Monday, January 09, 2006

Home School

Brought to you by randomly firing synapses.

My parents told me a great many things when I was growing up. Most of the information was useful. In fact, I can’t think of much that wasn’t. (Okay, the part about broccoli being good simply is not true.) My folks are pretty dang sharp.

Periodically, when I catch myself thinking or doing something a certain way, I remember where I learned it. Here are a few notions that have been knocking around in my head lately.

From Mom

  • Raise and lower a full glass slightly in time with your footsteps. The up-and-down motion will help neutralize the side-to-side sloshing, resulting in fewer spills. I think Mom learned this when she was a carhop at her local A&W trying not to spill root beer on her customers, but it works with hot tea, too.
  • Use your butter knife, not your fingers, to push food onto your fork.
  • If your date wants you to dress to match his car, he’s probably not your dream man.
  • Peanut butter gets bubblegum out of long hair. Mother Media should know; my grade school friends and I all had long hair, loved grape Bubble Yum, and lived on the windy plains of the wild west.
  • Cowboys don’t drink bathwater.
  • “Fingers in your ears!” Mom always said this to a carload of kids prior to shutting the doors to make sure no one’s fingers got crunched. It's good to know where your fingers are.
  • Tease gently or not at all.
  • Learn to golf and play bridge so you can socialize with business associates. I’ve learned both and needed neither, but I have learned the value of knowing which topics help keep water cooler banter alive.
  • Carry Kleenex in your purse. You never know when you’re going to need it.


From Dad

  • If you start to skid while driving a stick shift, put the vehicle in neutral. It’s easier to control when the gears aren’t engaged.
  • Use your wit to amuse, not to abuse. If you must snark, reserve it for the company of a few close friends whose discretion you trust.
  • Travel light. Actually, Dad was infamous for carrying this one to extremes. As a college student, he embarked on one weekend jaunt with friends with nothing more than clean socks in his suitcase.
  • Don’t send a letter you wouldn’t sign your name to. In other words, no anonymous rants to the editor of the local paper. No hate mail.
  • Green olives bob up and down in beer. Try it.
  • You don’t need a lot, you just need enough. Except when it comes to Christmas presents.
  • “I’ll give you $1000 to elope.” Dad said this to me when I was in junior high.

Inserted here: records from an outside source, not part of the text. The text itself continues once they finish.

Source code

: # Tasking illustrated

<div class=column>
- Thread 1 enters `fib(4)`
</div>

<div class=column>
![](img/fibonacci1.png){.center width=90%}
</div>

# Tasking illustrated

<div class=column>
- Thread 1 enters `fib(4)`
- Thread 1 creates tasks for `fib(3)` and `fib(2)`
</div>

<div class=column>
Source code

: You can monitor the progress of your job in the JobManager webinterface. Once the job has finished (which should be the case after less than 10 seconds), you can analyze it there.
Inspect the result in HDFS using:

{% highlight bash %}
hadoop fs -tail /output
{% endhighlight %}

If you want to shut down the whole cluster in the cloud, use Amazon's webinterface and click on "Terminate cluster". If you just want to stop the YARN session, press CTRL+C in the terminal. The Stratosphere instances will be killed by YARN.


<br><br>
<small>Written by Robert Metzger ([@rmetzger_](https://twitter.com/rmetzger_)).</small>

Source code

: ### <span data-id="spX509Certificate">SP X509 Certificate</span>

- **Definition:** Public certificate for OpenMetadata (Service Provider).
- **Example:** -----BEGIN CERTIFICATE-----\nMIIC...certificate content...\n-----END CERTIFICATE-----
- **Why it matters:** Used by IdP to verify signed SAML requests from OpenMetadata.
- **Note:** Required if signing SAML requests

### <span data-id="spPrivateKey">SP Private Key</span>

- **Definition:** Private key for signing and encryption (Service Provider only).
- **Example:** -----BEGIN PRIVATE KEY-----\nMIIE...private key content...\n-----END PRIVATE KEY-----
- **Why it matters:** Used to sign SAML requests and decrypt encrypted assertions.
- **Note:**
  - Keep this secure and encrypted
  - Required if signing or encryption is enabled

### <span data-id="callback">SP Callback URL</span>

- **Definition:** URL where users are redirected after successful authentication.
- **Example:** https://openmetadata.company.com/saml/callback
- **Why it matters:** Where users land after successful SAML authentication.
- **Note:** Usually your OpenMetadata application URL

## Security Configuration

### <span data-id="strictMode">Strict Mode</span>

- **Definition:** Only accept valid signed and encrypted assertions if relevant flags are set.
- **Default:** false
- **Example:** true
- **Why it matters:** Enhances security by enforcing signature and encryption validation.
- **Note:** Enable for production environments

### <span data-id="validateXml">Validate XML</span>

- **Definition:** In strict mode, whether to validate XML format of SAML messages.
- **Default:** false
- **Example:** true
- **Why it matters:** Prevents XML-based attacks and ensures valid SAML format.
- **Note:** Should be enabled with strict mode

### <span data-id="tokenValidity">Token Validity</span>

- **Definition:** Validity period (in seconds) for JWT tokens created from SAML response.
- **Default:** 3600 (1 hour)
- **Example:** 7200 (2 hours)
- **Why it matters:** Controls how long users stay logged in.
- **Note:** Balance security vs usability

Perhaps I had just mentioned having a crush on a boy, prompting jokes about the expense of paying for a daughter’s wedding. I thought $1000 an astronomical sum at the time and didn’t give the remark much thought until it came time to plan my actual wedding. Poor Dad! And he didn’t even like the groom. If there’s ever a Wedding 2.0, I’ll do my best to keep it under a grand.
  • Learn the rules of football so you’re not bored. Not only is this true, but if you’re actually into the game, you’re entitled to join in the chipping and dipping, too.
  • The snake is just as scared as you are. While intellectually Dad knew this to be true, in practice he was prone to jumping and hollering, a tradition I proudly uphold.


Today around the world: January 9 is both Balloon Ascension Day and National Clean Off Your Desk Day in the U.S. Then you send your desk detritus up up and away, right?

1 Comments:

Blogger Unknown said...

A BELATED HAPPY NEW YEAR! LMAO at "I'll give you $1,000 to elope." How funny!